On The Road Asia > Thailand > Six Provinces in South Thailand Part 1
Six Provinces in South Thailand Part 1
Following a summer in the UK I was itching to get back on the road in Asia and sniff out some of those undiscovered spots in southern Thailand once again. This was to be a family trip, however, with a group of eight in total with differing agendas, so I had to go with the flow.
Nakhon Si Thammarat
The first stop was the family home in Khanom, Nakhon Si Thammarat province. I’d been there many times before but this time was quite amusing showing our now teenage kids where mum and dad got married all those years ago!
We decided to stay at a hotel we had previously used (Talkoo). However, this turned out to be a bad idea as the weekend warriors had taken over with their karaoke machines. Accommodation woes aside, the group wanted to take the boat trip to see the famed pink dolphins that live off the coast here. I had done this trip before a couple of years ago so didn’t take many pictures. The boat charter was the same, a thousand baht for all of us, and the dolphins are still there.
Leaving Khanom we drove south to NST city where a few wanted to get off at the main temple in town to ‘tum bhun’ – as it happens the entire province turned up on the same day to make merit also. From there it was south again to a quirky country market place type setup called ‘dtai note’ (ตลาดนัดใต้โหนด) where all kinds of bizarre food I’d never come across was for sale.
Phattalung
From here it was on to our spot for the evening, Thale Noi (‘small sea’) in Phattalung province. This province was a first for me; I’ve been to nearly all of the others in the south. Thale Noi is the smaller ‘lake’ north of the huge inland sea that splits Phattalung and Songkhla. It is a very Thai place and I hadn’t seen another farang for several days now, our residence for the next two nights was Lan Bua, a small Thai run bungalow outfit right on the lake.
The ‘lake’, or wetlands, is famed for its pink lotus flowers which cover a large portion of it at certain times of year, additionally the area has been designated a bird wildlife reserve. An elevated bridge dissects the two bodies of water so we headed out to that for sunset so I could get some shots and test out the new Nikon.
To appreciate this place at its best you need to take a sunrise tour which we had booked for the following day. The charter was 800 baht for six of us in a small wooden boat around the wetlands for a couple of hours. A 05.30 start ensured that we were at the right spot for the sunrise. Our craft glided across what appeared to be solid land but was in fact a sea of floating foliage. The scenery and light was simply stunning so I’ll let the camera do the talking.
Trang
We left Phattalung behind and motored west into Trang province stopping at a roadside restaurant about half way. Our accommodation for the next couple of days was called Rimnatee, a Thai style place with a pool that we called and got for 800 baht a night.

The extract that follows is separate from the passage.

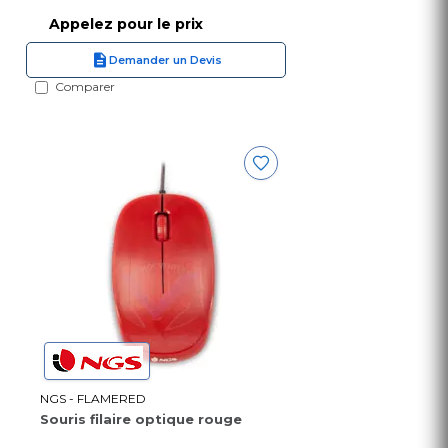
Appelez pour le prix
Demander un Devis
Comparer
NGS - FLAMERED
Souris filaire optique rouge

Being low season most off the islands off the Trang provincial coast were closed or empty so we sought adventure inland. Around 45 minutes north of Trang town was a cave complex called ‘Tum Le Khao Gop’ (ถ้ำเลเขากอบ) where for 400 baht you can get a boat trip, four to a boat, through the cave. This was another primarily Thai attraction hence the sensible price. I’d been in many caves before but nothing like this; essentially you are lying prone in the boat as the guide pushes it through the cave, the ceiling of which is less than an inch away from your nose. Definitely not one for the claustrophobic! I managed a few snaps on the phone but nothing of quality.
We took in a few more Thai attractions around Trang including the night market/food bazaar, a couple of kayak spots for the kids and a bizarre ‘wooden dragon’ garden type place.